!!! - Wallop

 

 

 

 

 

 

  

 

 

De qui parle-t-on ? :

Groupe américain, actif depuis 1997, emmené par son leader, Nic Offer, accompagné de Mario Andreoni, Rafael Cohen, Daniel Gorman et Paul Quattrone.

 

De quoi parle-t-on ? :

Le groupe axe principalement sa musique dans la tendance house-music et drum’n’bass des années 90.

 

Rythme :

-          Je me suis endormi dans mon fauteuil

-          Ne me perturbe pas quand je lis en même temps

-          Mes pieds se mettent à bouger

-          Je me lève et je fais la danse de l’épaule

-          Mes enfants sautent comme des cabris dans la pièce

Ce nouvel album laisse peu de répit à celui qui voudrait s’échapper de la piste de danse.

 

Accessibilité :

-          Après plusieurs écoutes je n’ai toujours pas saisi la mélodie

-          Plusieurs écoutes sont nécessaires avant d’apprécier la mélodie

-          Mélodie agréable mais sans aspérité

-          Les refrains entrent directement dans ma tête

-          Que des hits taillés pour les stades

L’art du dancefloor est indissociable des arts du refrain et de la fluidité harmonique. 

 

Audience :

-          Musique que madame me demande de réécouter

-          Peut-être écouté en famille sans déranger madame

-          Madame s’en va quand je l’écoute

-          Tellement bizarre que je fais attention d’être seul pour l’écouter

-          Tellement bruyant que mes voisins ne me parlent plus

Le style dansant est très apprécié du grand public, mais il est difficile de ressortir un tube véritablement fédérateur de cet ensemble.

 

Qualité audiophile :

-          J’ai l’impression que c’est mon voisin qui écoute l’album

-          Le format MP3 n’altérera pas trop l’écoute

-          S’écoute impérativement en format non compressé (CD ou autre)

Musique électronique construite pour le dancefloor qui ne s’altère pas dans l’étroitesse de la compression.

 

Conclusion :

-          Je l’ai écouté une fois mais c’est une fois de trop

-          Après plusieurs écoutes j’ai du mal à m’y faire

-          Je l’écoute facilement mais sans émotion

-          J’ai beaucoup de plaisir à l’écouter (7)

-          Il tourne en boucle sur ma platine

 

Après le très pâle Shake The Shudder, les californiens de Chk Chk Chk plongent sans retenue dans le bain bouillonnant de la house-music et de la drum’n’bass avec leur déjà huitième opus studio, Wallop.

Cette attirance pour le dancefloor, certes déjà entrevue sur les précédents albums, aurait pu éteindre les derniers feux d’originalité du combo de Sacramento.
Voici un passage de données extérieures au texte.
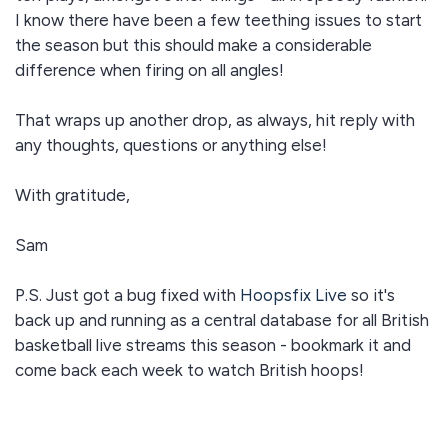
I know there have been a few teething issues to start
the season but this should make a considerable
difference when firing on all angles!
That wraps up another drop, as always, hit reply with
any thoughts, questions or anything else!
With gratitude,
Sam
P.S. Just got a bug fixed with
Hoopsfix Live
so it's
back up and running as a central database for all British
basketball live streams this season - bookmark it and
come back each week to watch British hoops!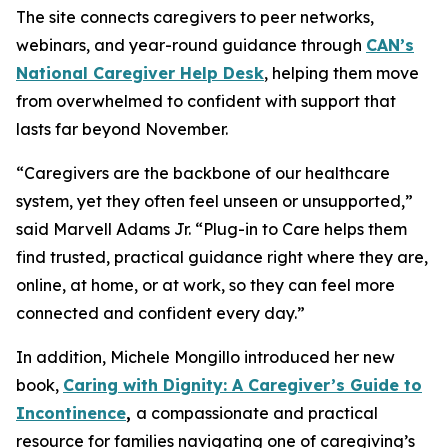
The site connects caregivers to peer networks,
webinars, and year-round guidance through
CAN’s
National Caregiver Help Desk
, helping them move
from overwhelmed to confident with support that
lasts far beyond November.
“Caregivers are the backbone of our healthcare
system, yet they often feel unseen or unsupported,”
said Marvell Adams Jr. “Plug-in to Care helps them
find trusted, practical guidance right where they are,
online, at home, or at work, so they can feel more
connected and confident every day.”
In addition, Michele Mongillo introduced her new
book,
Caring with Dignity: A Caregiver’s Guide to
Incontinence
,
a compassionate and practical
resource for families navigating one of caregiving’s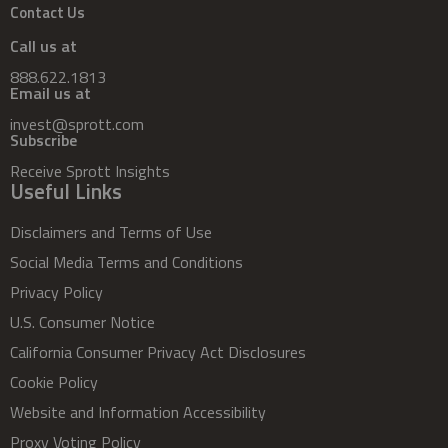
Contact Us
Call us at
888.622.1813
Email us at
invest@sprott.com
Subscribe
Receive Sprott Insights
Useful Links
Disclaimers and Terms of Use
Social Media Terms and Conditions
Privacy Policy
U.S. Consumer Notice
California Consumer Privacy Act Disclosures
Cookie Policy
Website and Information Accessibility
Proxy Voting Policy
Mais, s’il est certain qu’aujourd’hui nous sommes très loin de l’indie-pop étrange d’un Myth Takes ou d’un Strange Weather, Isn’t It ?, il semble que derrière le déluge de BPM la petite flamme entretenue par Nic Offer soit toujours aussi vivace. La triplette d’entame, Let It Change U, Couldn’t Have Known et Off The Grid, menée à coup de beats enflammés, est construite pour exténuer les amateurs de la piste de danse. L’electropop du single Serbia Drums ferait presque office de palier de décompression tant le début de Wallop baigne dans la fournaise. Jusqu’à la fin de l’album, l’envie de danser ne quittera plus l’auditeur, l’ambiance échevelée prend parfois quelques atours soul-funk comme sur Slow Motion et surtout This Is The Door.

Après avoir bricolé la pop des années 80, Chk Chk Chk revisite la lourdeur synthétique et dansante des années 90. Si, par nature, cette période était bien moins créatrice que la précédente, son groove diablement efficace est aujourd’hui remis en lumière par ce fiévreux Wallop.